§ **Task to complete**
Please filter the entries for the word "arXiv" and copy every line that has it.

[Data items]
====================

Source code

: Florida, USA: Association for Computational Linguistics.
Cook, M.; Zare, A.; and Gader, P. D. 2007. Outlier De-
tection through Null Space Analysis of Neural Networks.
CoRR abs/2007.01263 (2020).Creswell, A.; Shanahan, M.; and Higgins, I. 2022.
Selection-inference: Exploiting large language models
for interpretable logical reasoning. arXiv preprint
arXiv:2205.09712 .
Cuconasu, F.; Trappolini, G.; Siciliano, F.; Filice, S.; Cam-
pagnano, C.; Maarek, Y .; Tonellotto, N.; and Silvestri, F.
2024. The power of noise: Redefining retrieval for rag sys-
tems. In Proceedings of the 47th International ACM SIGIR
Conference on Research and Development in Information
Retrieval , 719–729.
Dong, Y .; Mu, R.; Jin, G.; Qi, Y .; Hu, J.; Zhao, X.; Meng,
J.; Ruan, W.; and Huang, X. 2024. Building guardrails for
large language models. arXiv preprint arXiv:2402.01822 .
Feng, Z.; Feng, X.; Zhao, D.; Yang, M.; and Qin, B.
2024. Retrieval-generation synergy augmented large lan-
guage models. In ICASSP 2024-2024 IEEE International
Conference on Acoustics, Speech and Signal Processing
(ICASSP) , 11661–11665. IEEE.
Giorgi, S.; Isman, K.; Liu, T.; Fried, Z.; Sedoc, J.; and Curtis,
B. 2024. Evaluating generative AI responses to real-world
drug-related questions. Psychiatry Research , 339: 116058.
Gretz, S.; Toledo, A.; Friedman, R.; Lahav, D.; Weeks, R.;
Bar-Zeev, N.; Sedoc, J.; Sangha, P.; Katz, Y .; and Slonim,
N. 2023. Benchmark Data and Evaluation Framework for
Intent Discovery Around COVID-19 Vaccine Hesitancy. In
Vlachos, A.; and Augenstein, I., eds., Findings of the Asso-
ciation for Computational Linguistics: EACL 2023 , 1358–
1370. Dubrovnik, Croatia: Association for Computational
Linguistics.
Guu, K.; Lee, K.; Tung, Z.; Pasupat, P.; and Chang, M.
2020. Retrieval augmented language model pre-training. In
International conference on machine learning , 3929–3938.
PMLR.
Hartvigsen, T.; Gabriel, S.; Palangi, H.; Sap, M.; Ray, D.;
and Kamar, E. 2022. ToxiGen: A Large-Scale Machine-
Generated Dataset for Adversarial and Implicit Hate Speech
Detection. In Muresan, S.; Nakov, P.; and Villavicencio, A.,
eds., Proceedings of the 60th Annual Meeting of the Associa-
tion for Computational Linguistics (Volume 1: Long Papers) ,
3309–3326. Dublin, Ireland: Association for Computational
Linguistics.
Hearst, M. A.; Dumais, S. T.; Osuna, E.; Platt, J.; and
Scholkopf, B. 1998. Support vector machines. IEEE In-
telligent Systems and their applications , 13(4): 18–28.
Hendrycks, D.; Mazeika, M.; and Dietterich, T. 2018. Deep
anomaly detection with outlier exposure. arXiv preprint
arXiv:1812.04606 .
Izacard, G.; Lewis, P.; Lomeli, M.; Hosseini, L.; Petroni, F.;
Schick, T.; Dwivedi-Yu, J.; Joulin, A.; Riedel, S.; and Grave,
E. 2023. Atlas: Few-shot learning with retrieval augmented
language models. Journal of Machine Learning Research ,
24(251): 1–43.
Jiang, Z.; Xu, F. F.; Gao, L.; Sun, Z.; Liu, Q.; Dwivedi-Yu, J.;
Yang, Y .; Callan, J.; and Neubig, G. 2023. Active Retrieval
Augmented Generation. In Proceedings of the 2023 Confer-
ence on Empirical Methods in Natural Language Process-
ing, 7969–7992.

====================

§ **Result for this task**
for interpretable logical reasoning. arXiv preprint
arXiv:2205.09712 .
large language models. arXiv preprint arXiv:2402.01822 .
anomaly detection with outlier exposure. arXiv preprint
arXiv:1812.04606 .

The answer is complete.